Find the line containing "ntent is illegal, even" in the data below, then output that line and each one after it exactly, with nothing else.

START Data shown

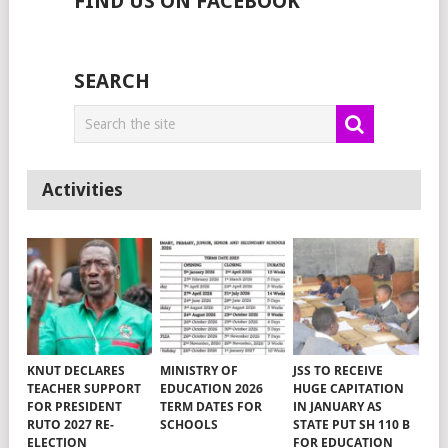
FIND US ON FACEBOOK
SEARCH
Activities
KNUT DECLARES
MINISTRY OF
JSS TO RECEIVE
TEACHER SUPPORT
EDUCATION 2026
HUGE CAPITATION
FOR PRESIDENT
TERM DATES FOR
IN JANUARY AS
RUTO 2027 RE-
SCHOOLS
STATE PUT SH 110 B
ELECTION
FOR EDUCATION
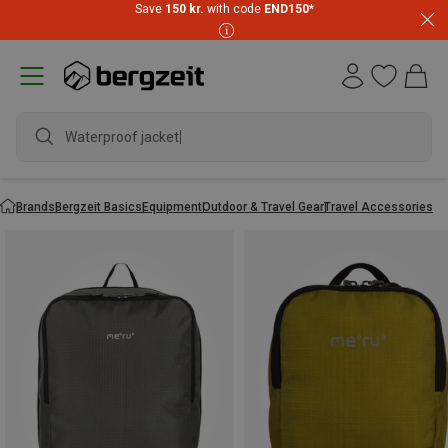
Save
150 kr.
with code
END150
*
Waterproof jacket
Brands
Bergzeit Basics
Equipment
Outdoor & Travel Gear
Travel Accessories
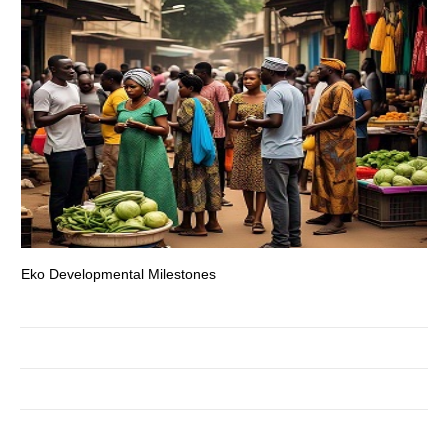
Eko Developmental Milestones
Th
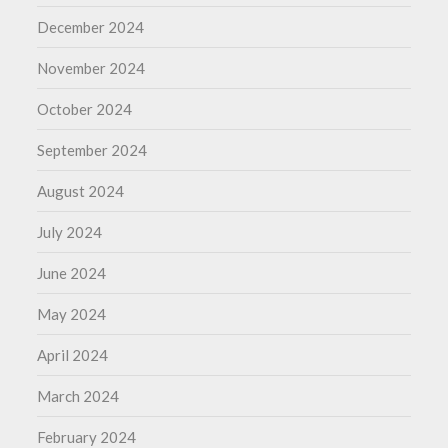
December 2024
November 2024
October 2024
September 2024
August 2024
July 2024
June 2024
May 2024
April 2024
March 2024
February 2024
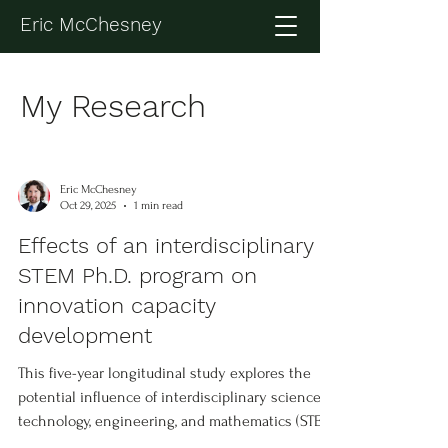
Eric McChesney
My Research
Eric McChesney
Oct 29, 2025
1 min read
Effects of an interdisciplinary
STEM Ph.D. program on
innovation capacity
development
This five-year longitudinal study explores the
potential influence of interdisciplinary science,
technology, engineering, and mathematics (STEM)
training on the development of innovation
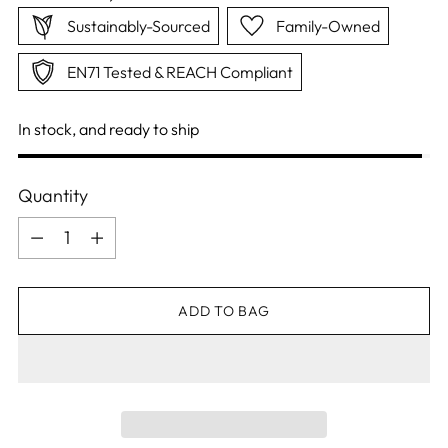
Sustainably-Sourced
Family-Owned
EN71 Tested & REACH Compliant
In stock, and ready to ship
Quantity
Quantity
ADD TO BAG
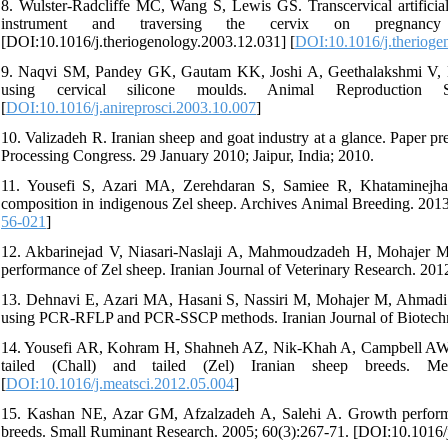
8. Wulster-Radcliffe MC, Wang S, Lewis GS. Transcervical artificial i
instrument and traversing the cervix on pregnancy 
[DOI:10.1016/j.theriogenology.2003.12.031] [
DOI:10.1016/j.therioge
9. Naqvi SM, Pandey GK, Gautam KK, Joshi A, Geethalakshmi V, Mitta
using cervical silicone moulds. Animal Reproduction Scie
[
DOI:10.1016/j.anireprosci.2003.10.007
]
10. Valizadeh R. Iranian sheep and goat industry at a glance. Paper 
Processing Congress. 29 January 2010; Jaipur, India; 2010.
11. Yousefi S, Azari MA, Zerehdaran S, Samiee R, Khataminejhad
composition in indigenous Zel sheep. Archives Animal Breeding. 201
56-021
]
12. Akbarinejad V, Niasari-Naslaji A, Mahmoudzadeh H, Mohajer M. Ef
performance of Zel sheep. Iranian Journal of Veterinary Research. 2
13. Dehnavi E, Azari MA, Hasani S, Nassiri M, Mohajer M, Ahmadi AR.
using PCR-RFLP and PCR-SSCP methods. Iranian Journal of Biotechn
14. Yousefi AR, Kohram H, Shahneh AZ, Nik-Khah A, Campbell AW. Com
tailed (Chall) and tailed (Zel) Iranian sheep breeds. Meat
[
DOI:10.1016/j.meatsci.2012.05.004
]
15. Kashan NE, Azar GM, Afzalzadeh A, Salehi A. Growth performanc
breeds. Small Ruminant Research. 2005; 60(3):267-71. [DOI:10.1016/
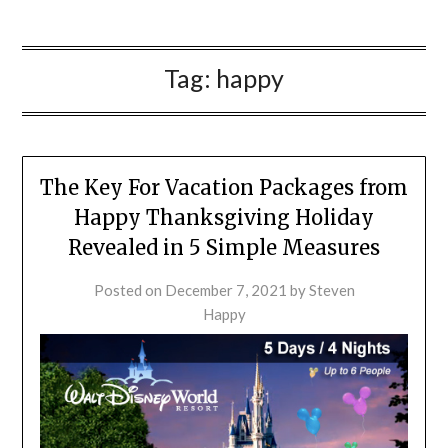
Tag:
happy
The Key For Vacation Packages from
Happy Thanksgiving Holiday
Revealed in 5 Simple Measures
Posted on
December 7, 2021
by
Steven
Happy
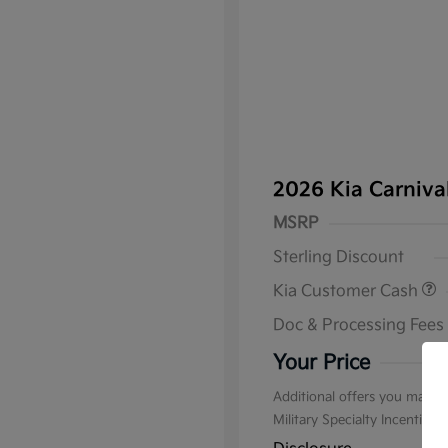
2026 Kia Carniv
MSRP
Sterling Discount
Kia Customer Cash
Doc & Processing Fees
Your Price
Additional offers you may qu
Military Specialty Incentive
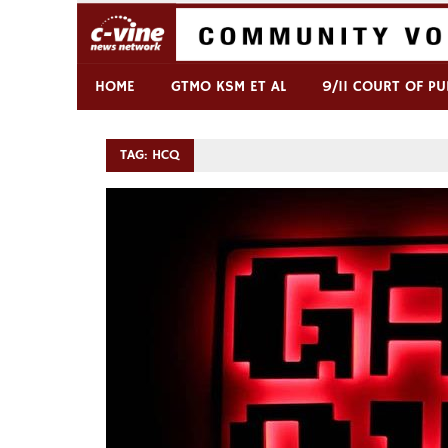
Skip
to
content
Commentary & Analysis
C-VINE Network
HOME
GTMO KSM ET AL
9/11 COURT OF PU
TAG:
HCQ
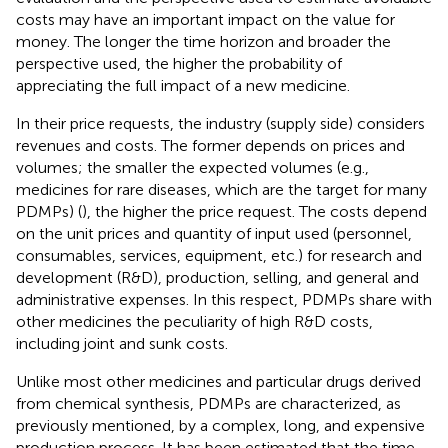
costs may have an important impact on the value for
money. The longer the time horizon and broader the
perspective used, the higher the probability of
appreciating the full impact of a new medicine.
In their price requests, the industry (supply side) considers
revenues and costs. The former depends on prices and
volumes; the smaller the expected volumes (e.g.,
medicines for rare diseases, which are the target for many
PDMPs) (
), the higher the price request. The costs depend
on the unit prices and quantity of input used (personnel,
consumables, services, equipment, etc.) for research and
development (R&D), production, selling, and general and
administrative expenses. In this respect, PDMPs share with
other medicines the peculiarity of high R&D costs,
including joint and sunk costs.
Unlike most other medicines and particular drugs derived
from chemical synthesis, PDMPs are characterized, as
previously mentioned, by a complex, long, and expensive
production process. It has been estimated that the time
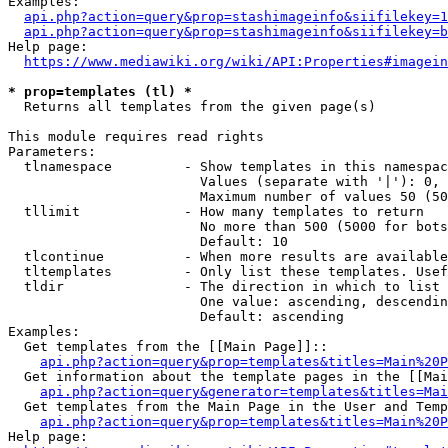
Examples:

api.php?action=query&prop=stashimageinfo&siifilekey=1
api.php?action=query&prop=stashimageinfo&siifilekey=b
Help page:

https://www.mediawiki.org/wiki/API:Properties#imagein
* prop=templates (tl) *
  Returns all templates from the given page(s)

This module requires read rights

Parameters:

  tlnamespace         - Show templates in this namespac
                        Values (separate with '|'): 0, 
                        Maximum number of values 50 (50
  tllimit             - How many templates to return

                        No more than 500 (5000 for bots
                        Default: 10

  tlcontinue          - When more results are available
  tltemplates         - Only list these templates. Usef
  tldir               - The direction in which to list

                        One value: ascending, descendin
                        Default: ascending

Examples:

  Get templates from the [[Main Page]]::

api.php?action=query&prop=templates&titles=Main%20P
  Get information about the template pages in the [[Mai
api.php?action=query&generator=templates&titles=Mai
  Get templates from the Main Page in the User and Temp
api.php?action=query&prop=templates&titles=Main%20P
Help page:
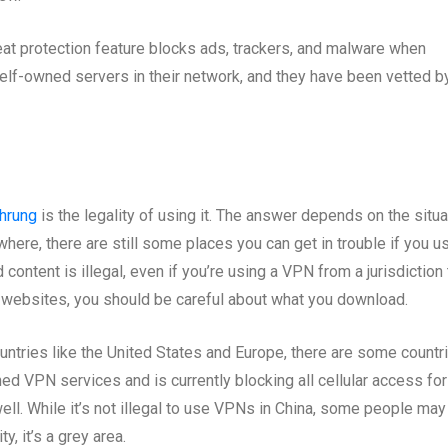
eat protection feature blocks ads, trackers, and malware when
lf-owned servers in their network, and they have been vetted b
hrung
is the legality of using it. The answer depends on the situa
rywhere, there are still some places you can get in trouble if you u
ntent is illegal, even if you’re using a VPN from a jurisdiction 
 websites, you should be careful about what you download.
untries like the United States and Europe, there are some countr
ned VPN services and is currently blocking all cellular access for
l. While it’s not illegal to use VPNs in China, some people may
ty, it’s a grey area.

END Data shown

* **Answer to this task**:
ntent is illegal, even if you’re using a VPN from a jurisdiction 
 websites, you should be careful about what you download.
untries like the United States and Europe, there are some countr
ned VPN services and is currently blocking all cellular access for
l. While it’s not illegal to use VPNs in China, some people may
ty, it’s a grey area.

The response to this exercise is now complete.